La Bolla d'oro (in tedesco Goldene Bulle, in latino Bulla Aurea) del 1356 è una delle più importanti leggi del Sacro Romano Impero Germanico. Tale editto, emesso dal Reichstag presieduto dall'Imperatore Carlo IV, stabiliva la natura elettiva della carica imperiale, ponendo fine al controllo diretto del papato sull'Impero.

Storia[modifica | modifica sorgente]

Fin dall'incoronazione di Carlo Magno nell'800 (effettuata appunto da papa Leone III) era prerogativa dei Pontefici di Roma, incoronare gli "Imperatori del Sacro Impero Romano".

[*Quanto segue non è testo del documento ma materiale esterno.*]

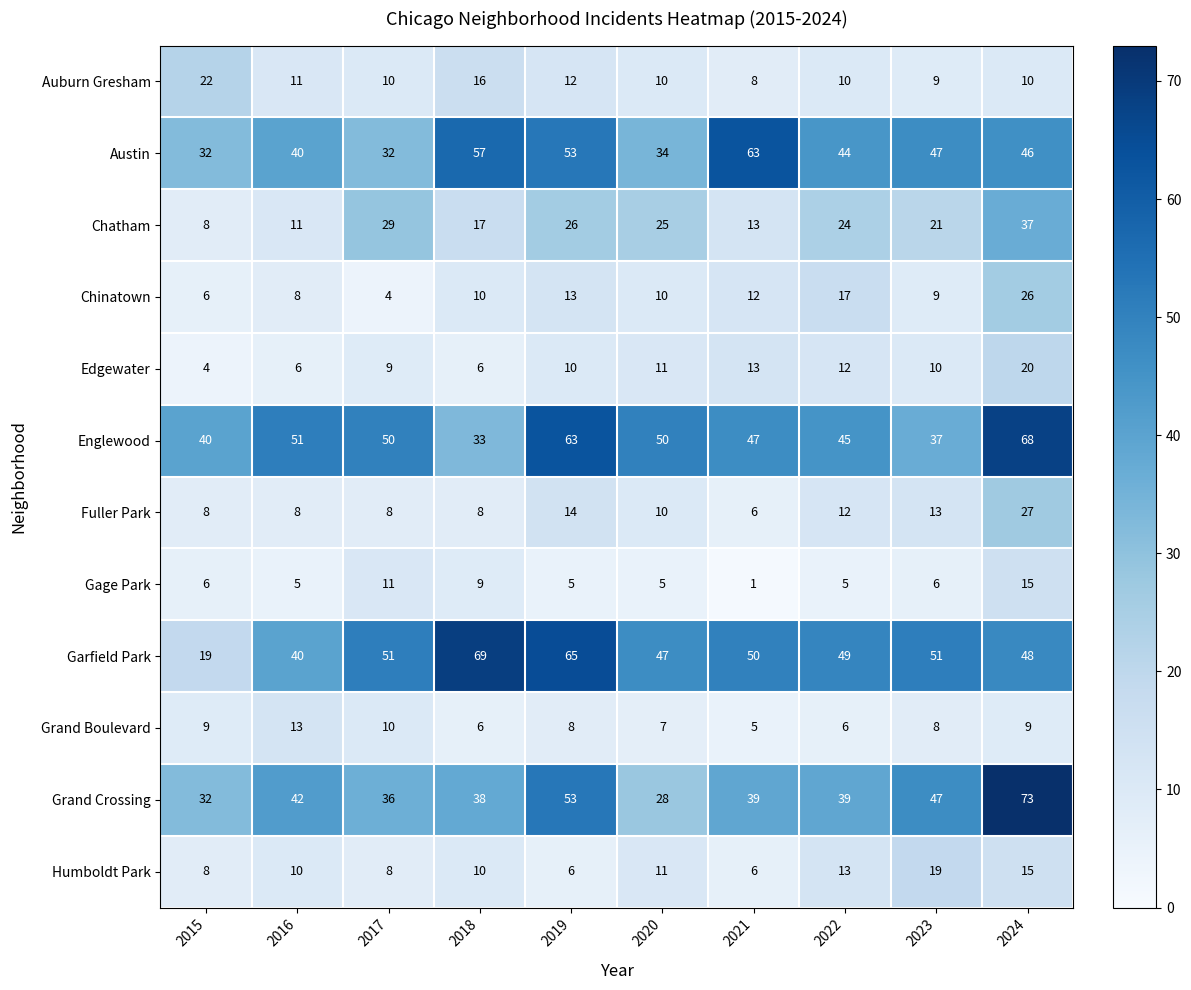

Which series has the widest spread of values?

Garfield Park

Nell'anno 1355, papa Innocenzo VI (Stefano Aubert, francese), incoronò Imperatore il Re di Boemia, Carlo IV della casa di Lussemburgo. Era convinzione del nuovo Imperatore che tale titolo gli fosse dovuto per diritto dinastico, disconoscendo così il diritto papale di sancire l'investitura dell'Imperatore.

Conseguenza di tale suo convincimento fu l'emanazione, avvenuta a Norimberga nel 1356, della Bolla d'oro.

Contenuto[modifica | modifica sorgente]

La Bolla d'oro stabiliva che l'elezione dell'Imperatore fosse demandata ad un'assemblea di sette membri, quattro laici e tre ecclesiastici, senza alcuna interferenza papale, e con diritto dell'Eletto di essere incoronato indipendentemente dalla posizione della Chiesa di Roma.

I quattro membri laici erano: il Re di Boemia, il Duca di Sassonia, il Margravio del Brandeburgo ed il Conte del Palatinato. I tre membri ecclesiastici erano gli Arcivescovi di Colonia, Magonza e Treviri.

La Bolla d'oro stabilì il principio della indivisibilità territoriale e, per i soli membri laici, anche il diritto di trasmissibilità del Titolo mediante il principio della primogenitura, con conseguenti privilegi. La Bolla d'oro restò in vigore fino al 1806, anno in cui il Sacro Romano Impero si sciolse.

Nei trentuno capitoli della Bolla d'oro trovavano spazio anche numerose altre leggi. In particolare, il quindicesimo capitolo stabiliva l'illegalità delle confederazioni, e consentiva la persecuzione delle leghe che si erano formate tra le città dell'Impero durante il Medioevo.